<<<<

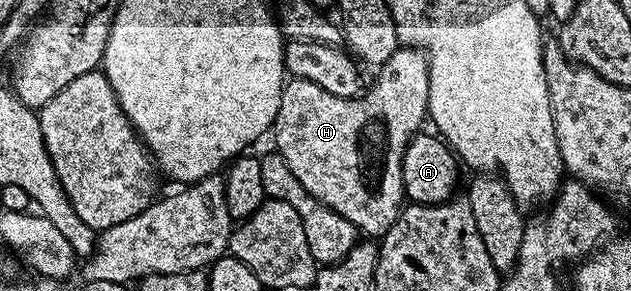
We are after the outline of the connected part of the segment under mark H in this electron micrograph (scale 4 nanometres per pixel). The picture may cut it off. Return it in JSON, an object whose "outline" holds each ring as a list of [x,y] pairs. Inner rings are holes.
{"outline":[[[401,45],[375,72],[376,80],[354,99],[334,96],[320,85],[308,80],[289,78],[284,85],[282,105],[278,105],[278,117],[274,124],[275,150],[290,165],[290,173],[306,185],[306,190],[322,201],[334,213],[346,217],[356,226],[357,232],[368,237],[383,237],[394,225],[406,203],[404,177],[402,175],[404,154],[409,143],[421,134],[420,127],[429,118],[430,69],[428,56],[416,47]]]}

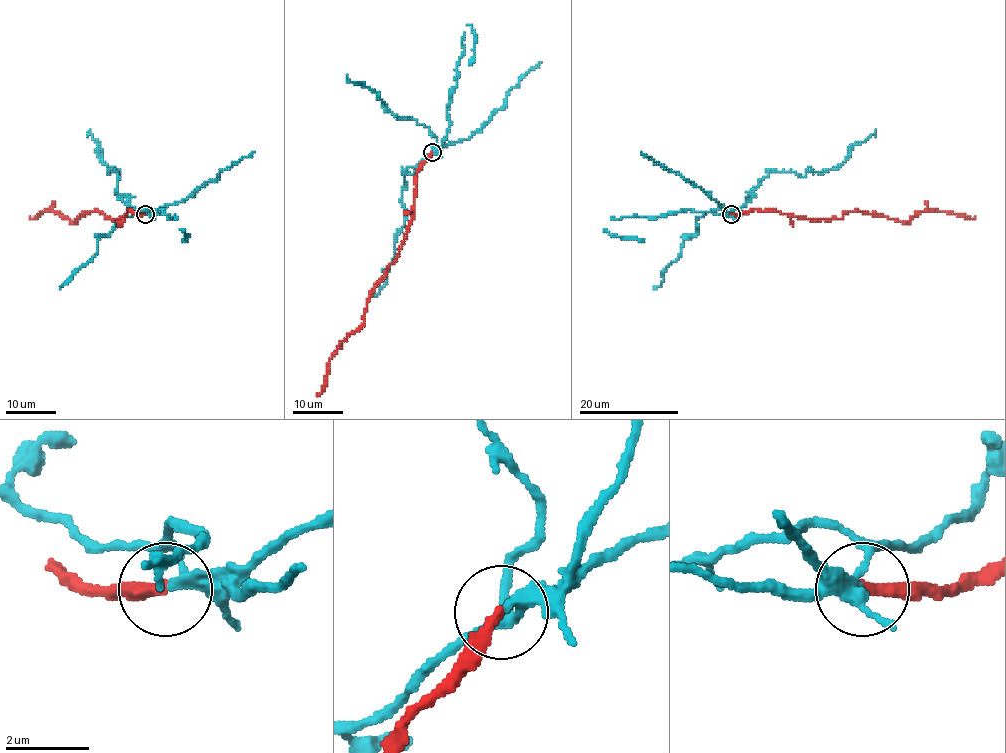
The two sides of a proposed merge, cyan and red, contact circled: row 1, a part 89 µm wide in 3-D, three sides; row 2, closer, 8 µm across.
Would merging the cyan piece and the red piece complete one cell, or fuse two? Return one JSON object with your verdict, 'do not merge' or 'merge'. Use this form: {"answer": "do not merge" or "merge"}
{"answer": "do not merge"}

>>>>

WORK REQUEST: No pictures belong in the copy; output every record exactly.

RESULT BELOW:
We are after the outline of the connected part of the segment under mark H in this electron micrograph (scale 4 nanometres per pixel). The picture may cut it off. Return it in JSON, an object whose "outline" holds each ring as a list of [x,y] pairs. Inner rings are holes.
{"outline":[[[401,45],[375,72],[376,80],[354,99],[334,96],[320,85],[308,80],[289,78],[284,85],[282,105],[278,105],[278,117],[274,124],[275,150],[290,165],[290,173],[306,185],[306,190],[322,201],[334,213],[346,217],[356,226],[357,232],[368,237],[383,237],[394,225],[406,203],[404,177],[402,175],[404,154],[409,143],[421,134],[420,127],[429,118],[430,69],[428,56],[416,47]]]}

The two sides of a proposed merge, cyan and red, contact circled: row 1, a part 89 µm wide in 3-D, three sides; row 2, closer, 8 µm across.
Would merging the cyan piece and the red piece complete one cell, or fuse two? Return one JSON object with your verdict, 'do not merge' or 'merge'. Use this form: {"answer": "do not merge" or "merge"}
{"answer": "do not merge"}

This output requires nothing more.